INSTRUÇÃO 1 →
Traduza para o inglês a seguinte frase do texto sobre a imprescritibilidade do racismo: "Pese técnica típica do controle de constitucionalidade, trata-se, se bem vemos, de interpretação extensiva, pois racismo deve ser compreendido em sua dimensão social, na trilha do caso Ellwanger [21]."

TEXTO DO EXERCÍCIO →
Pese a diversidade vocabular, entende-se que houve interpretação extensiva, com a finalidade de abarcar a conduta delituosa na vedação de imprescritibilidade prevista na CF, artigo 5º, XLII, a significar gravame para a situação do réu [17]. Para a corte, a imprescritibilidade do racismo “deve ser aferida segundo as características político-sociais consagradas na Lei 7.716/89, nas quais se inserem condutas exercidas por razões de ordem religiosa [além de raça, cor, etnia e procedência nacional] e que se qualificam, em tese, como preconceituosas ou discriminatórias” [18].
Caso mais recente foi o da “criminalização da homofobia” (ADO nº 26), em que se deu interpretação conforme a Constituição ao artigo5º, inciso XLI e XLII e ao conceito de “racismo” na Lei nº 7.716/89, até que sobrevenha lei que enquadre homofobia e transfobia nos tipos penais definidos na Lei de 1989. Nos termos da ementa: “as condutas homofóbicas e transfóbicas, reais ou supostas, que envolvem aversão odiosa à orientação ou à identidade de gênero de alguém, por traduzirem expressões de racismo, compreendido este em sua dimensão social, ajustam-se, por identidade de razão e mediante adequação típica, aos preceitos primários de incriminação definidos na Lei nº 7.716, de 8/1/1989, constituindo, também, na hipótese de homicídio doloso, circunstância que o qualifica, por configurar motivo torpe (Código Penal, artigo 121, § 2º, I, ‘in fine’)” [19]. A corte refere “interpretação conforme [a Constituição]” ao conceito de “racismo” previsto na Lei nº 7.716/89, “que não se confunde com exegese fundada em analogia ‘in malam partem’” [20]. Pese técnica típica do controle de constitucionalidade, trata-se, se bem vemos, de interpretação extensiva, pois racismo deve ser compreendido em sua dimensão social, na trilha do caso Ellwanger [21].

INSTRUÇÃO 2 →
Mostre todas as linhas dos registros que contêm a palavra "from", levando em conta a diferença entre maiúsculas e minúsculas.

Exercícios de interpretação de gráficos:
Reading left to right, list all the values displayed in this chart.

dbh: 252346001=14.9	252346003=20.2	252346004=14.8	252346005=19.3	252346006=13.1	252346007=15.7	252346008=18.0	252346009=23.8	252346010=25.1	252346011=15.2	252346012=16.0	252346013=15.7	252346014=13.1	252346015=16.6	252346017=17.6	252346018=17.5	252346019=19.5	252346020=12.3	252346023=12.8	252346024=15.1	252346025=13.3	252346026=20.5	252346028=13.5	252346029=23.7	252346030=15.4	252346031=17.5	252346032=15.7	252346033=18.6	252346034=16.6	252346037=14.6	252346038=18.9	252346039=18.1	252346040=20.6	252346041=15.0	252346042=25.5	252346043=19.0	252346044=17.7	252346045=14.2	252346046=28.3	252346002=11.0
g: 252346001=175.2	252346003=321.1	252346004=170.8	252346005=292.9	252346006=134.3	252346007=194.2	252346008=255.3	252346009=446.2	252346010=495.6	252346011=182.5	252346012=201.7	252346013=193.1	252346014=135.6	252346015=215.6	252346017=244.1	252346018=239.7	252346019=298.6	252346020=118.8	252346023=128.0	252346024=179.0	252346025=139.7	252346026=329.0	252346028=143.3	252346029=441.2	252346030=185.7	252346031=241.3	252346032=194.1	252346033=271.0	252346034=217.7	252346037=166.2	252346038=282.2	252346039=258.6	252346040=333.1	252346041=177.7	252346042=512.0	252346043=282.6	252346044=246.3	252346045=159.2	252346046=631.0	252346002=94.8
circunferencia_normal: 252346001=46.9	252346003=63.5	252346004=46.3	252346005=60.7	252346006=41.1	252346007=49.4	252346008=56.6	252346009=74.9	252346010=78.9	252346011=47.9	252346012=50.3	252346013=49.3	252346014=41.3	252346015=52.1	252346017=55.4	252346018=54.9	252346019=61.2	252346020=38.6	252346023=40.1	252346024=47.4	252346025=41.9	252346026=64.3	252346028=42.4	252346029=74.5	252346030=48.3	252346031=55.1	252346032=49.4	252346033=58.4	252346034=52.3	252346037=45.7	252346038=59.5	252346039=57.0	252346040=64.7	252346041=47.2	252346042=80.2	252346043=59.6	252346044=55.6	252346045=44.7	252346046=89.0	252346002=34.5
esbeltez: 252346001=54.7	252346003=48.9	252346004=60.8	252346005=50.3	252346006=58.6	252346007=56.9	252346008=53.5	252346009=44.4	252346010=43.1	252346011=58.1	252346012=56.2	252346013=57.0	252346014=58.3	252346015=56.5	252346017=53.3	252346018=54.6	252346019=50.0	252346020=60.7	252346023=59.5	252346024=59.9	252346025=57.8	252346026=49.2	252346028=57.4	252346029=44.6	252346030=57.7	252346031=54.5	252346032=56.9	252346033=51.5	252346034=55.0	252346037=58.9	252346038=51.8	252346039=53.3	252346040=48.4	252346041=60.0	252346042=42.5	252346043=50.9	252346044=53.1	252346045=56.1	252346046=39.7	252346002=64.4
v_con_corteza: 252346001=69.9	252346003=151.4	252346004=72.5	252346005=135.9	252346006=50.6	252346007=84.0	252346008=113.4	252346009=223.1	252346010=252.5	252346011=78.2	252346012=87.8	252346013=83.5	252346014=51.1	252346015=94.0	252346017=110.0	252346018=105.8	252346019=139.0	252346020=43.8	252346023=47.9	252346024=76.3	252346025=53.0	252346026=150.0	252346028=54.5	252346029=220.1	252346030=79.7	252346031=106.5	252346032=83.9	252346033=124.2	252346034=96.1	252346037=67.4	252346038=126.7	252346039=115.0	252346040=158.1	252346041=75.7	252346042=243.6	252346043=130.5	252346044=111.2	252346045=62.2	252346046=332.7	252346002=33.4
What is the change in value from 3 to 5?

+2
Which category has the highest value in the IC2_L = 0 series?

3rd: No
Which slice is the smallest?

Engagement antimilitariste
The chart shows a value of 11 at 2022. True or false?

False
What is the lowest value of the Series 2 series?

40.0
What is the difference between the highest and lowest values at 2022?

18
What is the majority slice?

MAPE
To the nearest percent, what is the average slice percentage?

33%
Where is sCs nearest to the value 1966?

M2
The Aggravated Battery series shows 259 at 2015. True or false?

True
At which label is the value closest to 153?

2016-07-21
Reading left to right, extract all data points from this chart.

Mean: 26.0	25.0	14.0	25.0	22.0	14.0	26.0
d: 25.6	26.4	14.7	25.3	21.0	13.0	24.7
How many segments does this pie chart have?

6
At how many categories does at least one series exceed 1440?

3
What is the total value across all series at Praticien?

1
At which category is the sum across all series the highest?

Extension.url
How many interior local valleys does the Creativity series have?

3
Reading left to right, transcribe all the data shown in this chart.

RESPOSTA ESCRITA 1 →
Despite being a technique typical of constitutional review, this is, if we see it correctly, a case of extensive interpretation, since racism must be understood in its social dimension, following the Ellwanger case [21].

RESPOSTA ESCRITA 2 →
What is the change in value from 3 to 5?
Reading left to right, extract all data points from this chart.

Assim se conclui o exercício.